Not all conservationists were supportive of the bill. Identifying permitted uses at ski resorts is best left to the forest planning process done at the regional level, said Louise Lasley, public lands director for the Jackson Hole Conservation Alliance.
During a forest planning process, factors such as public participation and addressing the needs of individual forests could be taken into consideration, she said.
“It seems like overkill,” Lasley said of the bill. “A federal law to prohibit or allow specific activities on leased ski areas on the forest seems Draconian, no matter what the outcome is.”
But we have a federal law for wilderness, and many want a national rule for roadless areas.
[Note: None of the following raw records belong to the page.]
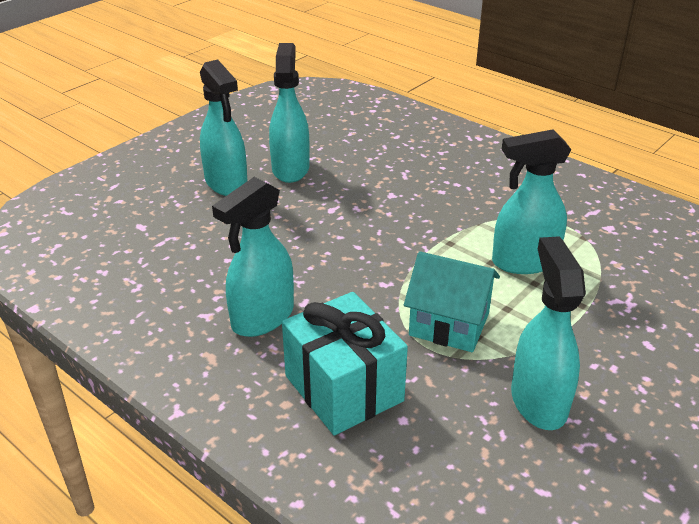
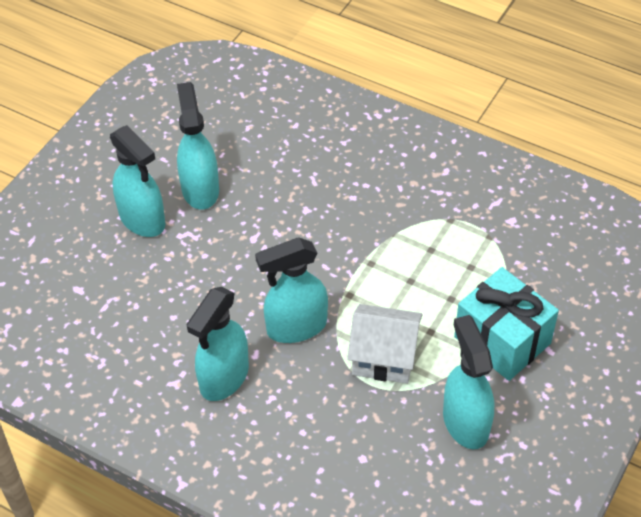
camera: 10 degrees left, 15 degrees up
turquoise gift [282,292,408,435] -> turquoise gift moved to [454,267,559,381]
turquoise house [404,251,500,352] -> white house [347,304,423,384]
turquoise spray bottle [492,129,571,274] -> turquoise spray bottle moved to [255,237,328,343]

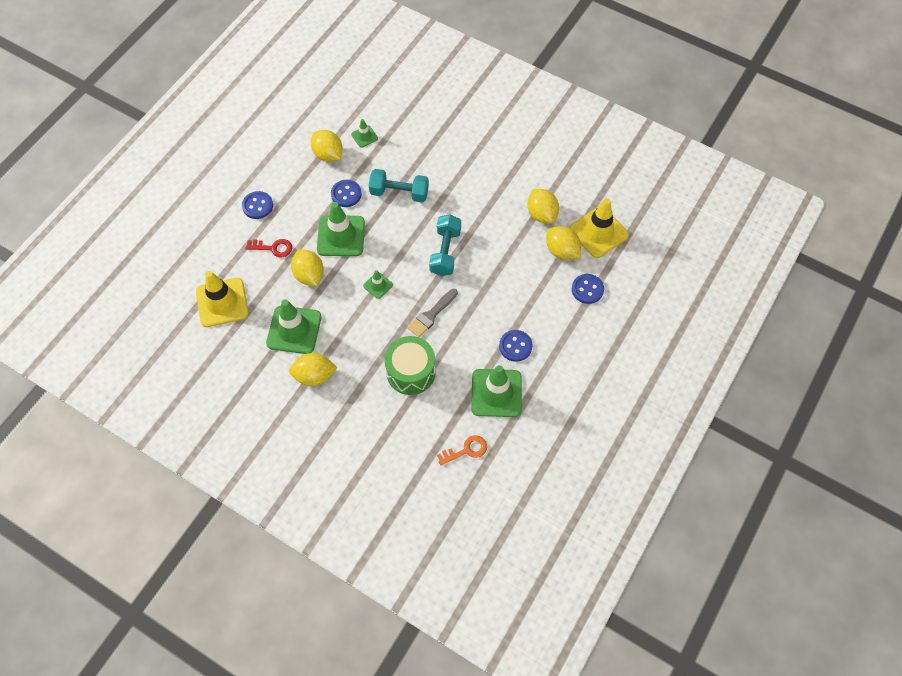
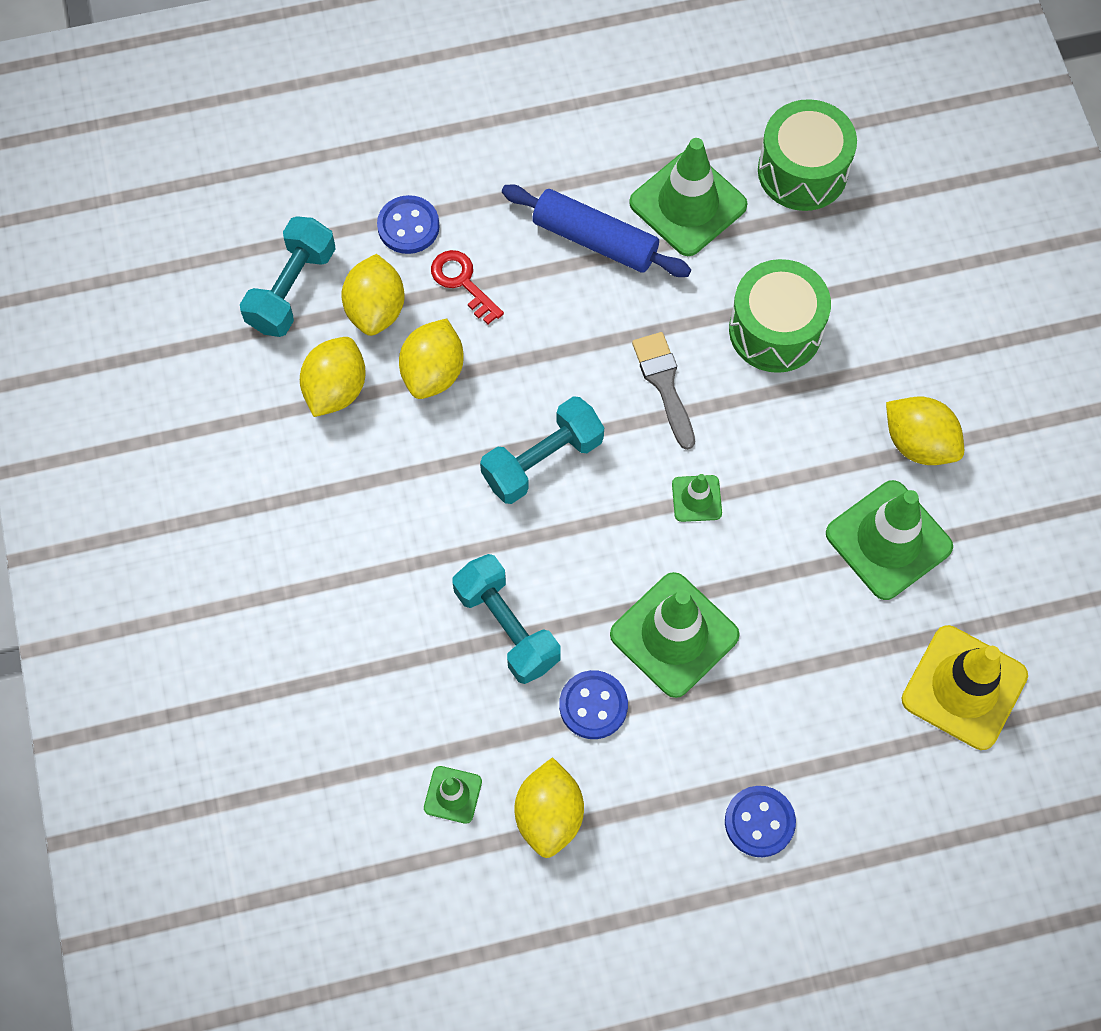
camera: 135 degrees left, 5 degrees up
red key [245,239,292,257] -> red key moved to [431,250,504,325]
yellow lemon [291,249,324,286] -> yellow lemon moved to [399,319,464,399]
grey brush [407,289,458,337] -> grey brush turned 105 degrees counterclockwise [632,332,695,450]
orange key [437,435,487,465] -> green drum [758,99,857,211]
blue button [499,330,532,362] -> blue rolling pin [502,184,691,277]
yellow traffic cone [569,198,629,258] -> turquoise dumbbell [240,216,336,337]

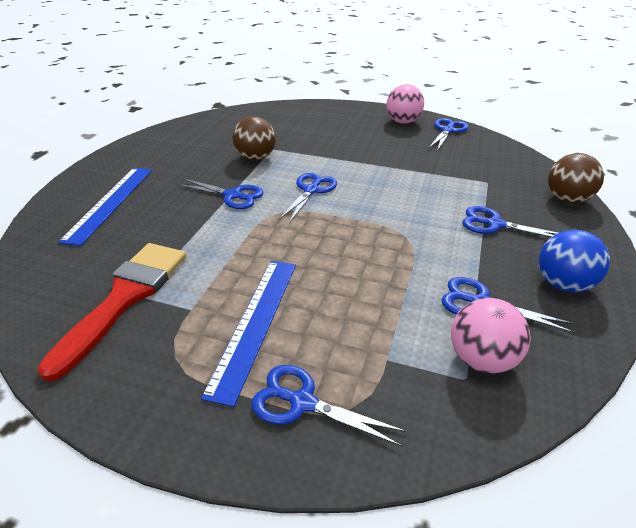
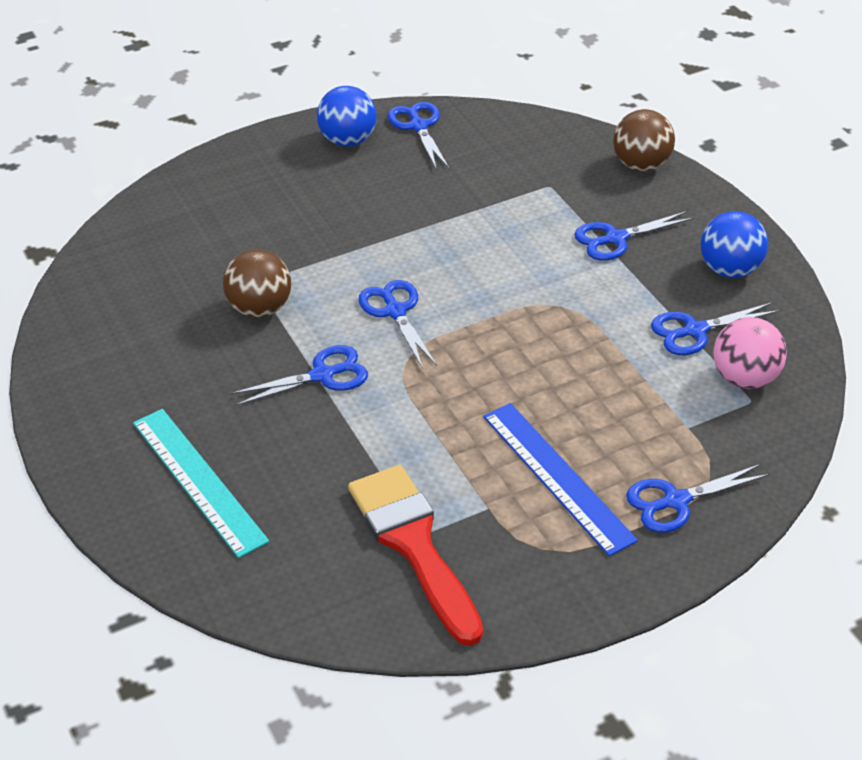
camera: 45 degrees left, 5 degrees up
blue ruler [58,168,152,246] -> turquoise ruler [133,409,269,558]
pink ball [386,84,424,124] -> blue ball [317,86,377,147]

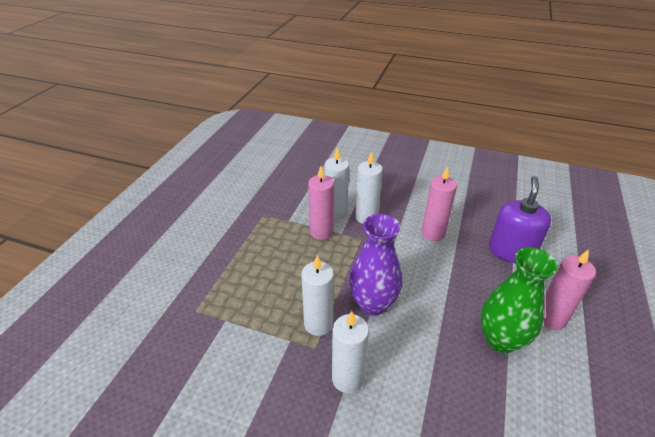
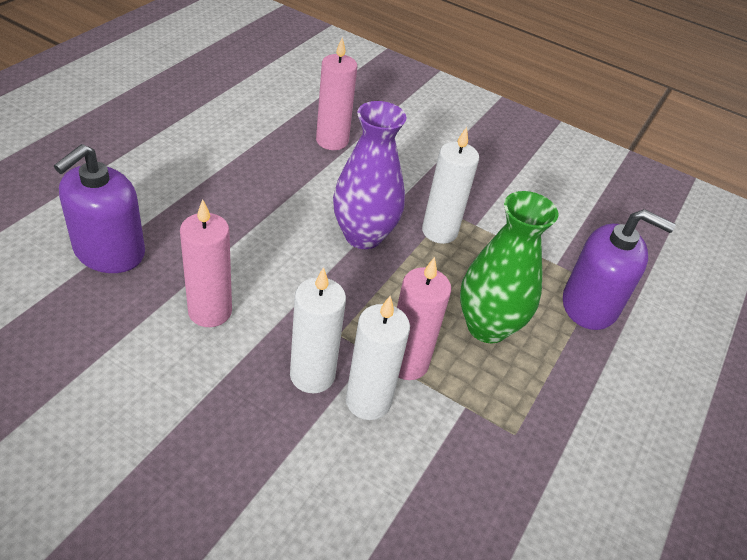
camera: 175 degrees left, 5 degrees up
white candle [332,311,369,393] -> none
green vase [481,247,558,353] -> green vase moved to [460,191,558,343]
pink candle [543,249,596,330] -> pink candle moved to [316,37,357,150]
none -> purple soap dispenser [563,209,676,330]

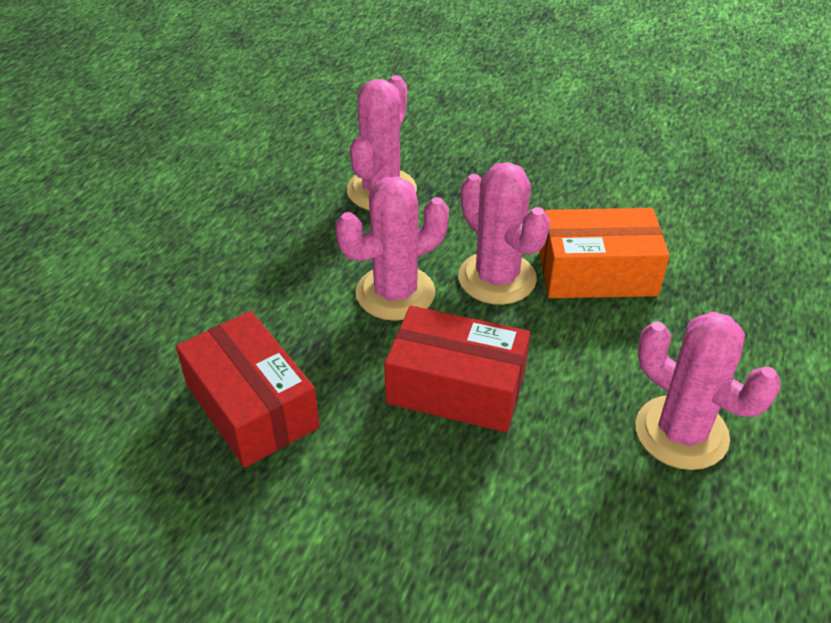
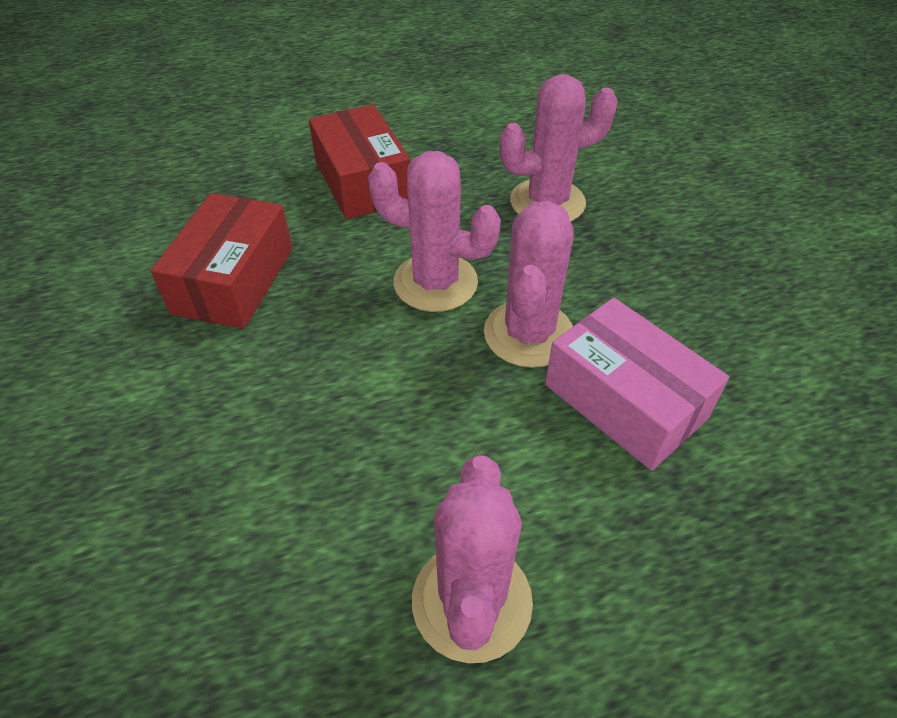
camera: 50 degrees right, 5 degrees up
red box [384,306,530,432] -> red box moved to [309,104,410,219]
orange box [539,208,670,298] -> pink box [545,298,729,471]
Both of these allow and prohibits specific activities nationally. The question of what restrictions or sideboards should be decided nationally versus locally continues. And there is an associated question; if people agreed to do it nationally, the FS could issue national direction that might be easier than passing a bill. There must be more to this than meets the eye.
Sharon is correct. There is more here than meets the eye. The new bill is designed to allow snowmobiling at ski areas. Snowmobiling is not now permitted under the 1986 National Forest Ski Area Permit Act. The new bill would expand the uses “to enable snow-sports (in addition to nordic and alpine skiing) to be permitted on National Forest System land.”
Snowmobiling is a fast-growing sport that the ski industry is missing out on. Some ski area operators believe they can mix downhill, nordic and snowmobile uses on their permitted area, thus expanding their revenue base.
Here’s a note to a blog with more info..the entertainingly named blog is called Grays on Trays.
I guess the Treasury gets the receipts, if the blog is correct. Maybe we could add the idea of the forest with the ski area keeping the receipts to the bill :).
The “summer uses” discussed in the news stories on this bill is either a mistake or a smokescreen. The bill has nothing to do with summer uses; in fact, the bill seeks to “enable snow-sports,” which do not include “zip lines, mountain bike trails, parks, hiking trails, Frisbee golf courses and rope courses.”
This bill is about snowmobiles.
Andy- a read of the bill says that it is about expanding uses beyond nordic and alpine, and specifically mentions the summer ones that would be OK and ones that would not be OK.
Here’s the Purpose section.
SEC. 2. PURPOSE.
At the risk of beating a dead horse, the proposed bill does not itemize the permitted uses, nor does it say which would be OK and which not. The bill does give the FS broad authority to permit “appropriate” seasonal or year-round recreational activities, but provides no guidance regarding what is vs. isn’t appropriate.
I think this bill is mostly motivated by snowmobiling because that’s where the untapped snow-sport revenue pot is to be found.
Andy- your cite is to the House Bill. I think the press is on the Senate Bill which calls out which summer uses are OK and not OK.
Thanks for the kind word about my blog, Sharon. … And to honest, I never thought of this as applying to snowmobiling. One reason is that I don’t ride snowmobiles much, so it’s not on my radar. The others is that the source I picked it up from focused on summer activities–as, apparently, does the Senate version of the bill. I would guess that the NSAA would be happy to have its members be able to offer snowmobiling.
As for the question of whether there should be national rules or local rules, I’m inclined as a matter of my own political philosophy to go for local rules, but I’m not decided at this point.